# Camera geometry data:

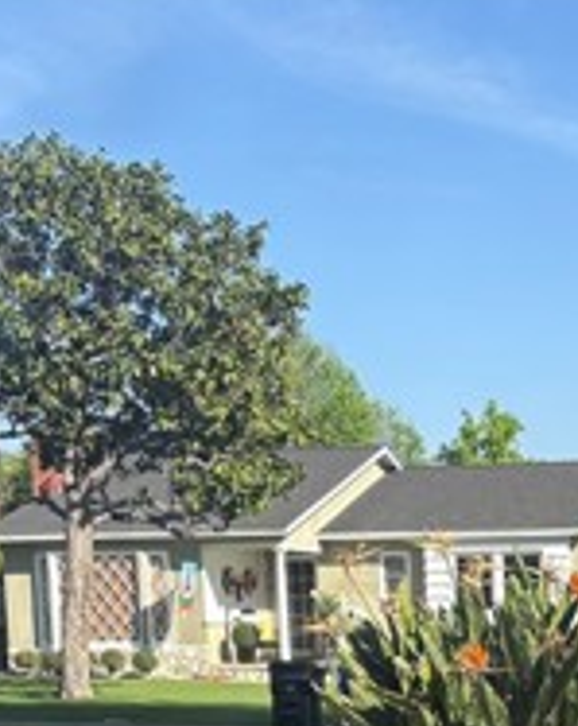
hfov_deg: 17.2
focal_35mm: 87
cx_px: 601
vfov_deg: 20.5
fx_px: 1865
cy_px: 885
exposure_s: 1/933
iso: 50
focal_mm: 5.96
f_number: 1.6
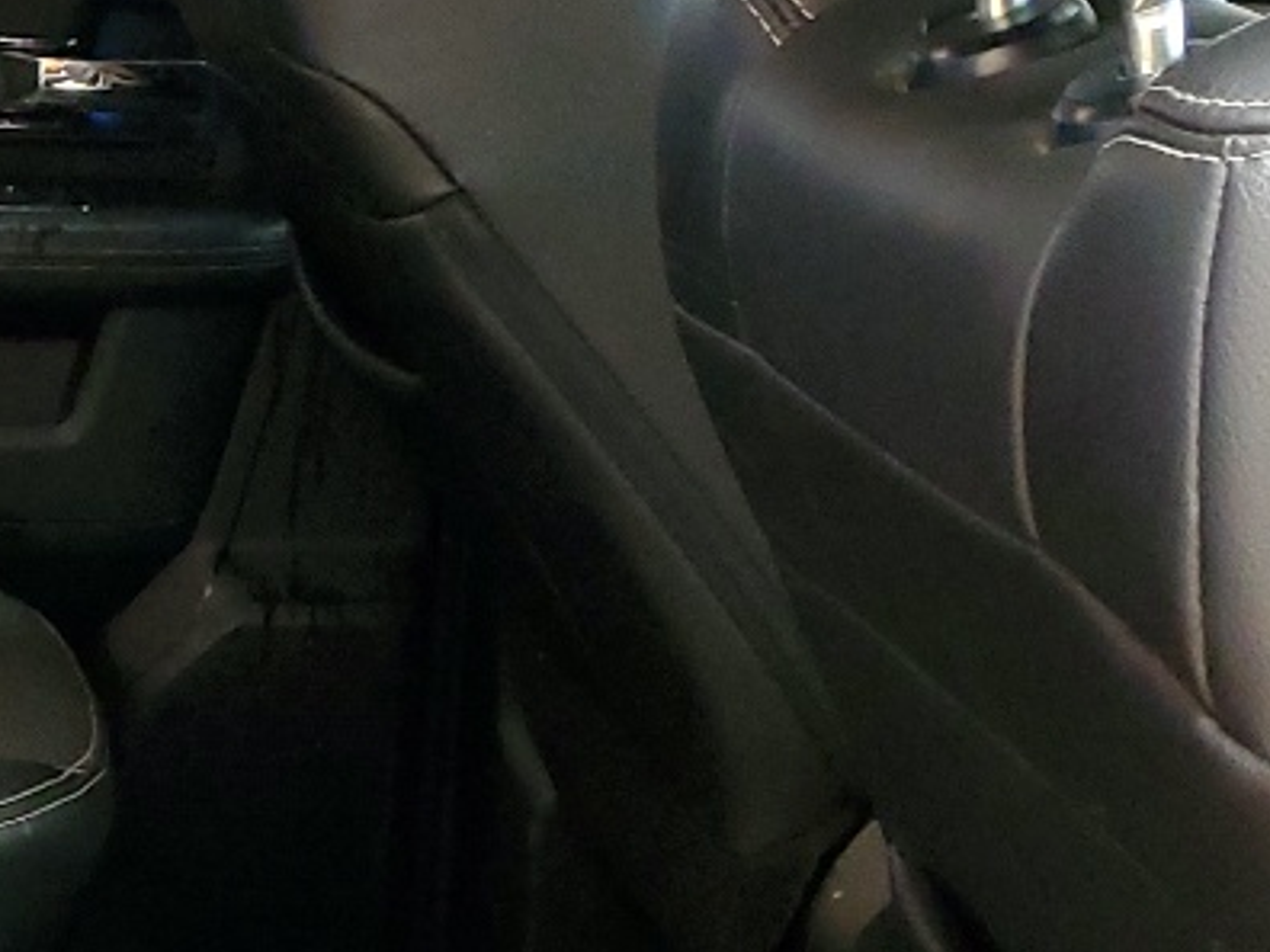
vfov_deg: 13.9
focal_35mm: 105
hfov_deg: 17.8
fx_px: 3852
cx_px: -237
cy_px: 926
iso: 292
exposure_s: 1/30
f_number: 1.5
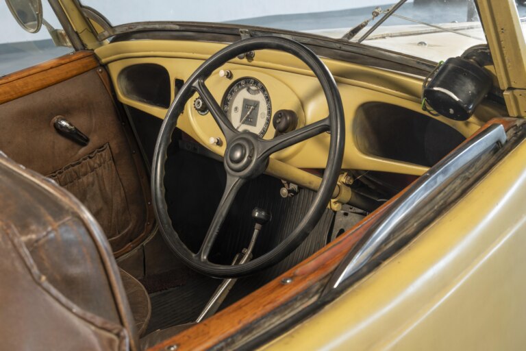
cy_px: 176
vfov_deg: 26.0
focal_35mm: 52
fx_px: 760
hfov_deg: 38.2
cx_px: 263
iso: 100
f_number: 11
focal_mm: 52
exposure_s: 8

# Work instruction:
Reproduce the data above in full, exactly, with the images removed.

# The answer:
hfov_deg: 17.2
focal_35mm: 87
cx_px: 601
vfov_deg: 20.5
fx_px: 1865
cy_px: 885
exposure_s: 1/933
iso: 50
focal_mm: 5.96
f_number: 1.6
vfov_deg: 13.9
focal_35mm: 105
hfov_deg: 17.8
fx_px: 3852
cx_px: -237
cy_px: 926
iso: 292
exposure_s: 1/30
f_number: 1.5
cy_px: 176
vfov_deg: 26.0
focal_35mm: 52
fx_px: 760
hfov_deg: 38.2
cx_px: 263
iso: 100
f_number: 11
focal_mm: 52
exposure_s: 8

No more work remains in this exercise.